### Requirement 1
On what date was the election described in the Bowen by-election passage held?
### Requirement 2
Name every candidate who received a primary vote according to the Bowen by-election passage.
### Requirement 3
Please reproduce the Bowen by-election passage starting with "The 1936 Bowen" and going on through "before his death.".

### Provided passage
= Beginning of Section =
Electoral district of Bowen in the Legislative Assembly of Queensland
- Turnout: 87.8% (▼6.1)
|  | First party | Second party | Third party |
| Candidate | Ernest Riordan | John Smith | Fred Paterson |
| Party | Labor | Country | Communist |
| Primary vote | 2,623 | 2,294 | 1,755 |
| Percentage | 36.2% | 31.7% | 24.3% |
| Swing | −16.4 | +2.3 | +8.7 |
| TCP | 59.2% | 40.8% |  |
| MP before election Charlie Collins Labor | Elected MP Ernest Riordan Labor |

= 1936 Bowen state by-election =

1936none

The 1936 Bowen state by-election was held on 20 June 1936 to elect the member for Bowen in the Legislative Assembly of Queensland, following the death of Labor Party MP Charlie Collins. Collins had been named as leader of the Queensland Labor Party only several hours before his death.
= End of Section =
[Saved entries]
= Beginning of Section =
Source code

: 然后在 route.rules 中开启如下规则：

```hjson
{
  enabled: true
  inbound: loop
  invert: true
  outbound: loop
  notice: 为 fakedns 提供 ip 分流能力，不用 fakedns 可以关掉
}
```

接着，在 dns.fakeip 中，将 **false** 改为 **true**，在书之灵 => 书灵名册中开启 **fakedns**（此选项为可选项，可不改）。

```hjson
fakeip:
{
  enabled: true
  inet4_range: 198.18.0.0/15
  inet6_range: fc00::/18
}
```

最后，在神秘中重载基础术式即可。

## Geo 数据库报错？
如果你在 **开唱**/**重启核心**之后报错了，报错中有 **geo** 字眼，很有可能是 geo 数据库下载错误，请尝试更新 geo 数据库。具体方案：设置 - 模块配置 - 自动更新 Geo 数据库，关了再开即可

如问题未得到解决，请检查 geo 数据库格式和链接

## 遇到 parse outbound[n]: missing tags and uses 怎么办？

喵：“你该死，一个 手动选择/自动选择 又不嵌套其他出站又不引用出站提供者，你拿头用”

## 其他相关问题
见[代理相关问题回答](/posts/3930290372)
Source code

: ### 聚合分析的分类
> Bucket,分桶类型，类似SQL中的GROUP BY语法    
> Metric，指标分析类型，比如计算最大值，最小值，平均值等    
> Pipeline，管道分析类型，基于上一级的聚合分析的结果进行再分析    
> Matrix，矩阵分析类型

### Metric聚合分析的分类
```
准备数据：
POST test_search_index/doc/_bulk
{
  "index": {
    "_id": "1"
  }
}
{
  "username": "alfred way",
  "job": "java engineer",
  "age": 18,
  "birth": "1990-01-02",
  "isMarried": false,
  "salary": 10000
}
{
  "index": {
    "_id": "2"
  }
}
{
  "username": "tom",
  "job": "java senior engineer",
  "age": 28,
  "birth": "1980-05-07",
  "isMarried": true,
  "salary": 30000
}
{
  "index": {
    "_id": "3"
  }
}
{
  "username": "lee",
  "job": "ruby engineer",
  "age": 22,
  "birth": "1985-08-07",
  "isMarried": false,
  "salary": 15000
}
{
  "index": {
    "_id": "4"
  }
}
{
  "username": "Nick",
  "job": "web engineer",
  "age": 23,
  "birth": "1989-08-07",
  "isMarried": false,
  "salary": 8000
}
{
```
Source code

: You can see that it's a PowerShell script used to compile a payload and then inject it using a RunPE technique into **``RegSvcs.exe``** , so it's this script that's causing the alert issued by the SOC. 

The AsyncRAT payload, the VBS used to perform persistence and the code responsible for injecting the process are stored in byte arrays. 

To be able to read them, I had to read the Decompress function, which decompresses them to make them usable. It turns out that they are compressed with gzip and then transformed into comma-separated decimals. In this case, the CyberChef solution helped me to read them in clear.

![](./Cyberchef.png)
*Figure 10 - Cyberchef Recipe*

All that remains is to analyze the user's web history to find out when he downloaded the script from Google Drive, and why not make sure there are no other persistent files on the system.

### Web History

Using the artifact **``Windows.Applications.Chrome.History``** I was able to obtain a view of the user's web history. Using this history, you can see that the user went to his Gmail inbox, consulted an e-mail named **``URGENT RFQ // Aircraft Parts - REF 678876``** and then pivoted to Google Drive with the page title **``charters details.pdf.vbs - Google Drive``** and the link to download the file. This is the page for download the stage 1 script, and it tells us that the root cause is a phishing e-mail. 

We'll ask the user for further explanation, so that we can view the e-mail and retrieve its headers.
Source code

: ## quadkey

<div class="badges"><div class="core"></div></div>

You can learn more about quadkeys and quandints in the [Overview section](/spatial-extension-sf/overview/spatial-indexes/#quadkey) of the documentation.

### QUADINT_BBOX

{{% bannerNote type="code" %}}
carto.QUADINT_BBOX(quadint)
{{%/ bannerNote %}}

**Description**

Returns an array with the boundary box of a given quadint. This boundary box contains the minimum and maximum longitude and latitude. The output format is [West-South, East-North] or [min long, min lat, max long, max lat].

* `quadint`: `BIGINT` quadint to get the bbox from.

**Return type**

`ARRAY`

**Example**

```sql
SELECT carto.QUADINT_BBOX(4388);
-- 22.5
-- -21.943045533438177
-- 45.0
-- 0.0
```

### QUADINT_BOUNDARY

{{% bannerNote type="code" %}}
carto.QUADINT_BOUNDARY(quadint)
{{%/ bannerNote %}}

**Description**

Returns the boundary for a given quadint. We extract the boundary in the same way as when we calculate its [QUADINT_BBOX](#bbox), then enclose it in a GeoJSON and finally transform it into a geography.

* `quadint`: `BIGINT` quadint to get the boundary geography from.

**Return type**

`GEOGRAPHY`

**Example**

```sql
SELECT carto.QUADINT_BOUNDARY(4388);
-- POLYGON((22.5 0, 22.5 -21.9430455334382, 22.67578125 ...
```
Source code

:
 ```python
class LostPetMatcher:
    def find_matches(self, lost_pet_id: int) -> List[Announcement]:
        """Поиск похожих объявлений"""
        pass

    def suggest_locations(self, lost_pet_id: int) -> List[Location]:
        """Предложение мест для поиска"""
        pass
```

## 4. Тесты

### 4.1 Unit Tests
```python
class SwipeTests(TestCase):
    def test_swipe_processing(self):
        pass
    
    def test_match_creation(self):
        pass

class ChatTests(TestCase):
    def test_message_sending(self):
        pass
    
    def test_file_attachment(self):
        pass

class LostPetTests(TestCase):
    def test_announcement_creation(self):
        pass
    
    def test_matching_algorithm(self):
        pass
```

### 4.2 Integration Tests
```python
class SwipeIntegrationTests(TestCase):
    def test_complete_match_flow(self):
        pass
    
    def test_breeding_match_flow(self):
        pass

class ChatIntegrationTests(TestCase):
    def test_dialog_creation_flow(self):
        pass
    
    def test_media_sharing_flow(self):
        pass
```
= End of Section =
### Task solution 1
20 June 1936

### Task solution 2
Ernest Riordan, John Smith, Fred Paterson

### Task solution 3
The 1936 Bowen state by-election was held on 20 June 1936 to elect the member for Bowen in the Legislative Assembly of Queensland, following the death of Labor Party MP Charlie Collins. Collins had been named as leader of the Queensland Labor Party only several hours before his death.